Excellent analysis, as always. I would just add that if politics and law have taught me anything it’s that you get at most half of what you demand. I think there are many pragmatists in the pro-Sanders movement who demand “revolution” because they believe it’s the only way they’ll get meaningful reform, which is their true goal and with which they’d be content. Frankly, at this point, I don’t know whether I’m such a person or not. I know that a revolution is needed, that the system is fundamentally and structurally disordered and only radical change can propel us forward to the next step (that being a system that grows beyond the vision and foresight of its creators to become fundamentally and structurally disordered itself, thus necessitating another revolution… and the wheels on the bus go ’round and ’round). I know the material conditions for such a radical change–massive inequality and corporate negligence to fan the flames of discontent, a robust communications infrastructure to coordinate a movement that is both genuinely grassroots and genuinely global, a knowledge base that includes viable alternative models–are already in place, but I fear the will to act is lacking.

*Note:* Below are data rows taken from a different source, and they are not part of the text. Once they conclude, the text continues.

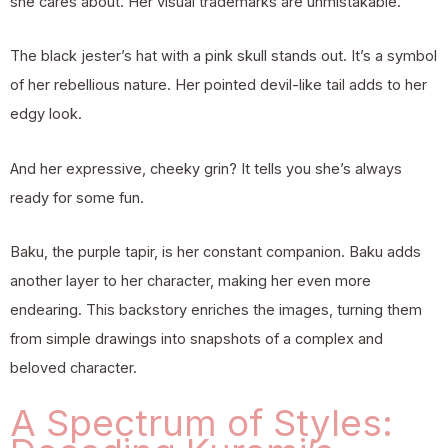
she cares about. Her visual trademarks are unmistakable.
The black jester’s hat with a pink skull stands out. It’s a symbol
of her rebellious nature. Her pointed devil-like tail adds to her
edgy look.
And her expressive, cheeky grin? It tells you she’s always
ready for some fun.
Baku, the purple tapir, is her constant companion. Baku adds
another layer to her character, making her even more
endearing. This backstory enriches the images, turning them
from simple drawings into snapshots of a complex and
beloved character.
A Spectrum of Styles:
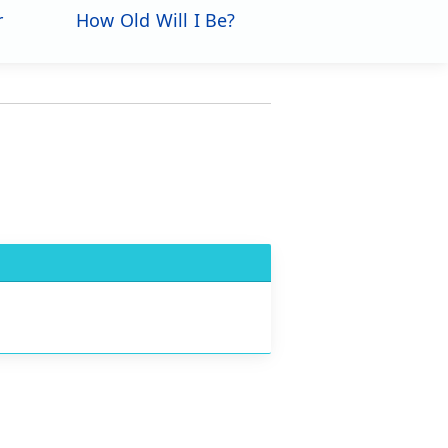
r
How Old Will I Be?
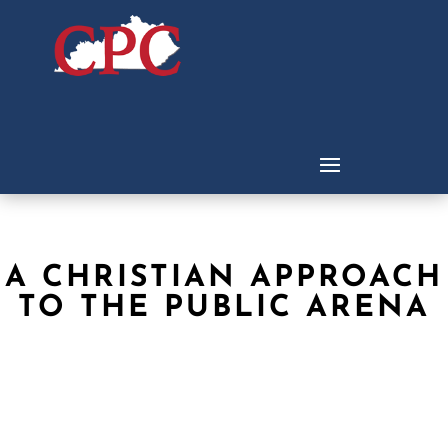
A CHRISTIAN APPROACH
TO THE PUBLIC ARENA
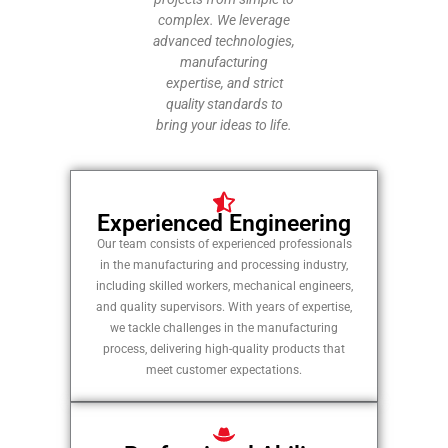
complex. We leverage
advanced technologies,
manufacturing
expertise, and strict
quality standards to
bring your ideas to life.
Experienced Engineering
Our team consists of experienced professionals
in the manufacturing and processing industry,
including skilled workers, mechanical engineers,
and quality supervisors. With years of expertise,
we tackle challenges in the manufacturing
process, delivering high-quality products that
meet customer expectations.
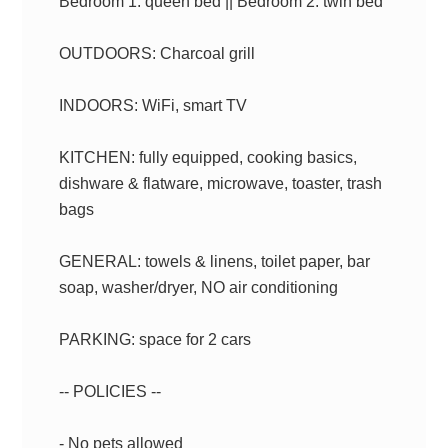
Bedroom 1: queen bed || Bedroom 2: twin bed
OUTDOORS: Charcoal grill
INDOORS: WiFi, smart TV
KITCHEN: fully equipped, cooking basics,
dishware & flatware, microwave, toaster, trash
bags
GENERAL: towels & linens, toilet paper, bar
soap, washer/dryer, NO air conditioning
PARKING: space for 2 cars
-- POLICIES --
- No pets allowed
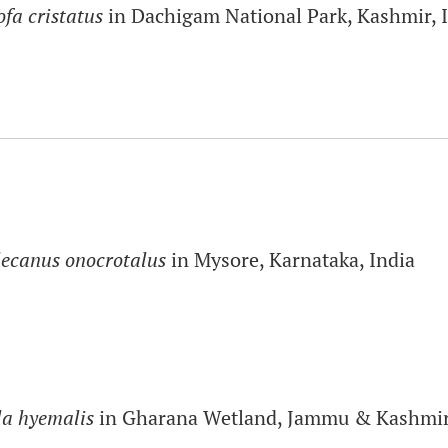
ofa cristatus
in Dachigam National Park, Kashmir, 
lecanus onocrotalus
in Mysore, Karnataka, India
a hyemalis
in Gharana Wetland, Jammu & Kashmir,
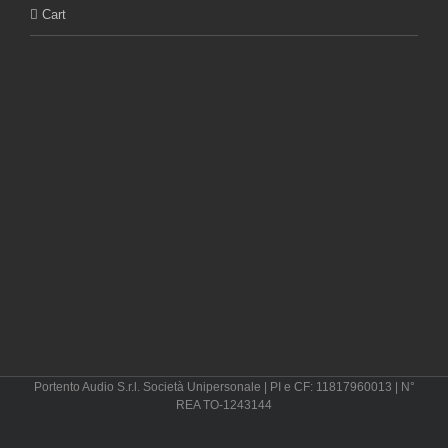
Cart
Portento Audio S.r.l. Società Unipersonale | PI e CF: 11817960013 | N°
REA TO-1243144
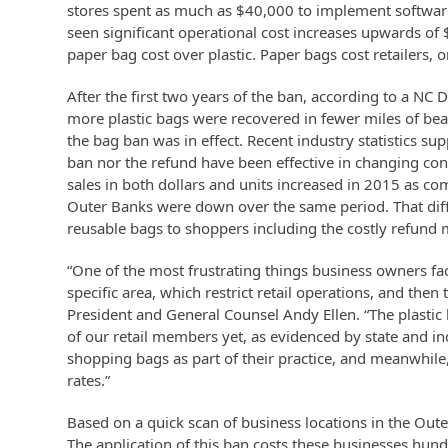
stores spent as much as $40,000 to implement software
seen significant operational cost increases upwards of 
paper bag cost over plastic. Paper bags cost retailers,
After the first two years of the ban, according to a N
more plastic bags were recovered in fewer miles of bea
the bag ban was in effect. Recent industry statistics s
ban nor the refund have been effective in changing co
sales in both dollars and units increased in 2015 as c
Outer Banks were down over the same period. That diff
reusable bags to shoppers including the costly refund 
“One of the most frustrating things business owners fa
specific area, which restrict retail operations, and th
President and General Counsel Andy Ellen. “The plastic
of our retail members yet, as evidenced by state and i
shopping bags as part of their practice, and meanwhile,
rates.”
Based on a quick scan of business locations in the Out
The application of this ban costs these businesses hund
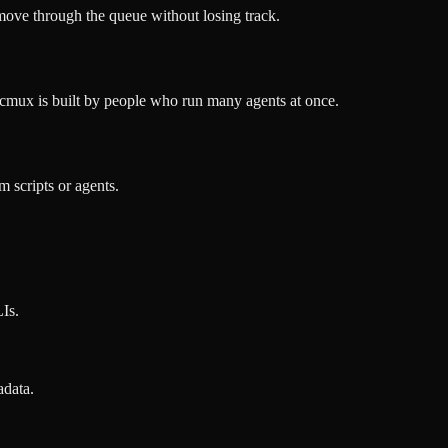
 move through the queue without losing track.
cmux is built by people who run many agents at once.
 scripts or agents.
Is.
adata.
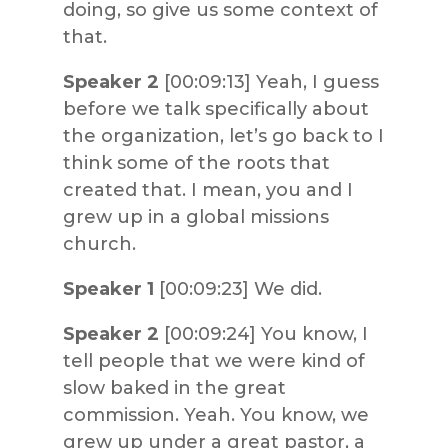
doing, so give us some context of
that.
Speaker 2
[00:09:13] Yeah, I guess
before we talk specifically about
the organization, let’s go back to I
think some of the roots that
created that. I mean, you and I
grew up in a global missions
church.
Speaker 1
[00:09:23] We did.
Speaker 2
[00:09:24] You know, I
tell people that we were kind of
slow baked in the great
commission. Yeah. You know, we
grew up under a great pastor, a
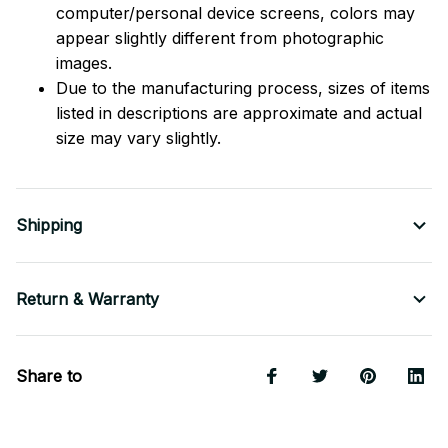
computer/personal device screens, colors may
appear slightly different from photographic
images.
Due to the manufacturing process, sizes of items
listed in descriptions are approximate and actual
size may vary slightly.
Shipping
Return & Warranty
Share to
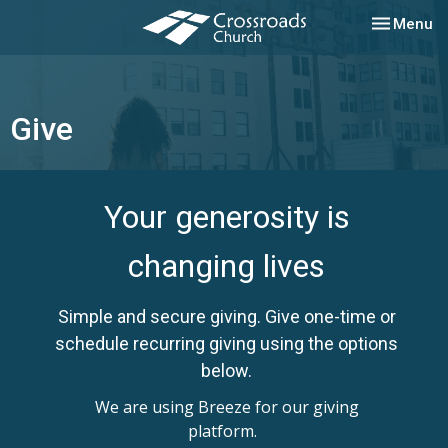
Toggle nav
Menu
Give
Your generosity is
changing lives
Simple and secure giving. Give one-time or
schedule recurring giving using the options
below.
We are using Breeze for our giving
platform.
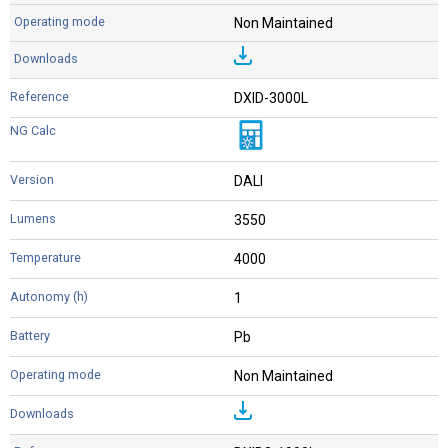
Non Maintained
DXID-3000L
DALI
3550
4000
1
Pb
Non Maintained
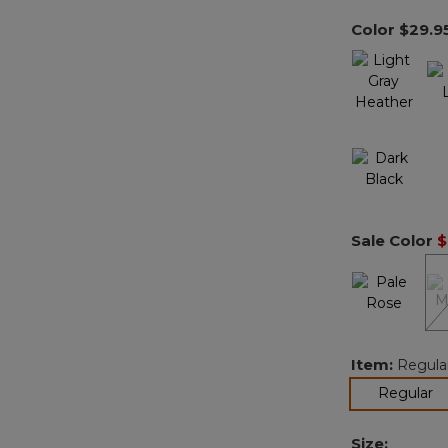
Color
$29.9
Sale Color
$
Item:
Regula
se
Regular
Size:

You’re right. We have grown too comfortable, and with that comfort has come a degree of complacency, and also a degree of impatience–we tend, as Americans, to want to solve our problems in a single, grand gesture, and then go back to our oversized televisions feeling as though we’ve accomplished something. And as you know better than most, meaningful change is more often the result of prolonged, protracted, often obscure and inaccessible processes grinding away in offices and meeting rooms in thousands–possibly millions–of places in this country alone. The sprinters may be flashy, but the marathoners go much, much farther (to clumsily deploy a sports metaphor).
I don’t know whether or not to expect a revolution in my lifetime. I doubt I’ll live to see one–I kinda hope I don’t–but I know it’s coming. The anger is there. The thirst for change is there. The knowledge of how and what to change is there. All that’s lacking is the spark to ignite it, and I confess I have no idea what form that could possibly take.
We’ve become too comfortable and a large portion of the population feels helpless to bring about change. In my lifetime the closest thing I’ve witnessed to a revolution in this country was in the 60’s. Young people were willing to take to the streets at the risk of their lives. I don’t see that sense of commitment today.
I hope you’re wrong, but I fear you’re right. Right now I’m reading “Occupy Spirituality,” a book-length dialogue between Adam Bucko and Matthew Fox about the spirituality that arose from the “Occupy” movement and its subsequent history. They argue that, while the members of the movement are no longer (for the most part) marching in the streets, they are expressing their idealism elsewhere–in the formation of parallel economies and communities. Frustrated by the system’s resistance to reform and structural corruption, they are choosing to create alternatives rather than trying to force institutions that they believe (rightly or wrongly) to be irredeemably corrupt to embrace more just alternatives.
I’m not sure what to make of their arguments–my own belief is that we all have a duty to try to reform institutions, rather than simply “opting out.” But it may well be that their approach, of quietly being the change they wish to see in the world, is the more effective, more rewarding, and will ultimately provide much of the groundwork for that change on a systemic level.